Maranatha volunteers have completed projects in Lincoln as well, Schwartz notes. The People's City Mission, nonprofit Christian Heritage and building renovations at Union College are examples.

After Hurricane Katrina, Schwartz joined a group that spent six weeks in Louisiana rebuilding a school.

"Maranatha has a lot of work in the U.S. for people who don't like to travel outside of the states," he says.

When he travels, Schwartz, an avid photographer, enjoys shooting photos and sharing them with the local residents.

"In Zambia, I gave over 800 people photos of themselves," he says. "Not one of them had ever had a photo taken before. Those people have absolutely no material possessions, but they're such happy people."

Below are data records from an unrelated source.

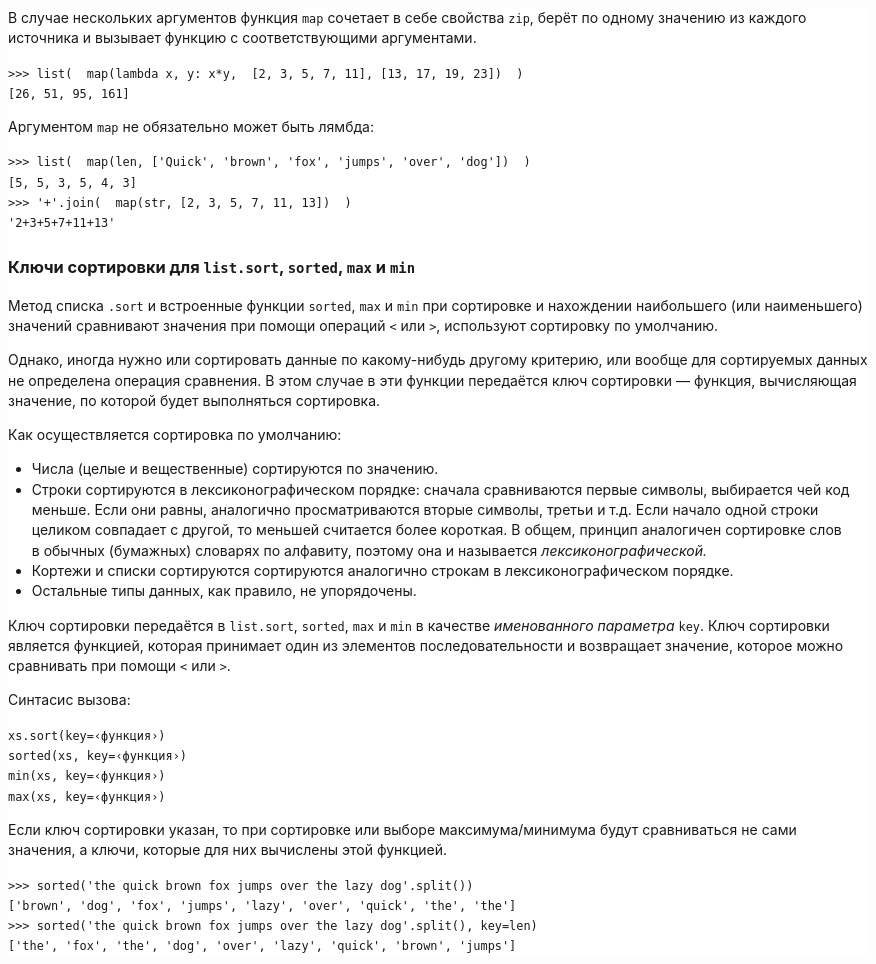 В случае нескольких аргументов функция `map` сочетает в себе свойства `zip`,
берёт по одному значению из каждого источника и вызывает функцию
с соответствующими аргументами.

    >>> list(  map(lambda x, y: x*y,  [2, 3, 5, 7, 11], [13, 17, 19, 23])  )
    [26, 51, 95, 161]

Аргументом `map` не обязательно может быть лямбда:

    >>> list(  map(len, ['Quick', 'brown', 'fox', 'jumps', 'over', 'dog'])  )
    [5, 5, 3, 5, 4, 3]
    >>> '+'.join(  map(str, [2, 3, 5, 7, 11, 13])  )
    '2+3+5+7+11+13'

### Ключи сортировки для `list.sort`, `sorted`, `max` и `min`
Метод списка `.sort` и встроенные функции `sorted`, `max` и `min` при сортировке
и нахождении наибольшего (или наименьшего) значений сравнивают значения при
помощи операций `<` или `>`, используют сортировку по умолчанию.

Однако, иногда нужно или сортировать данные по какому-нибудь другому критерию,
или вообще для сортируемых данных не определена операция сравнения. В этом
случае в эти функции передаётся ключ сортировки — функция, вычисляющая значение,
по которой будет выполняться сортировка.

Как осуществляется сортировка по умолчанию:

* Числа (целые и вещественные) сортируются по значению.
* Строки сортируются в лексиконографическом порядке: сначала сравниваются первые
  символы, выбирается чей код меньше. Если они равны, аналогично просматриваются
  вторые символы, третьи и т.д. Если начало одной строки целиком совпадает
  с другой, то меньшей считается более короткая. В общем, принцип аналогичен
  сортировке слов в обычных (бумажных) словарях по алфавиту, поэтому она
  и называется _лексиконографической._
* Кортежи и списки сортируются сортируются аналогично строкам
  в лексиконографическом порядке.
* Остальные типы данных, как правило, не упорядочены.

Ключ сортировки передаётся в `list.sort`, `sorted`, `max` и `min` в качестве
_именованного параметра_ `key`. Ключ сортировки является функцией, которая
принимает один из элементов последовательности и возвращает значение, которое
можно сравнивать при помощи `<` или `>`.

Синтасис вызова:

    xs.sort(key=‹функция›)
    sorted(xs, key=‹функция›)
    min(xs, key=‹функция›)
    max(xs, key=‹функция›)

Если ключ сортировки указан, то при сортировке или выборе максимума/минимума
будут сравниваться не сами значения, а ключи, которые для них вычислены этой
функцией.

    >>> sorted('the quick brown fox jumps over the lazy dog'.split())
    ['brown', 'dog', 'fox', 'jumps', 'lazy', 'over', 'quick', 'the', 'the']
    >>> sorted('the quick brown fox jumps over the lazy dog'.split(), key=len)
    ['the', 'fox', 'the', 'dog', 'over', 'lazy', 'quick', 'brown', 'jumps']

On such mission trips to Africa, Schwartz brings along fellow photography enthusiast Dick Dirkson, host of the Maranatha Mission Stories TV program on 3ABN Christian TV and the Hope Channel.

"We spend a week after the construction shooting photos on Safari," Schwartz says.

Schwartz's parents, Marlyn and Sharon, and brother, Bruce, often join Terry and Dina on mission trips as well.

Schwartz notes that Maranatha mission trips are open to everyone, and he has had volunteer helpers from under age 10 to over 90. No skills are necessary. "We train people and make sure they have fun so they'll keep coming back," he says.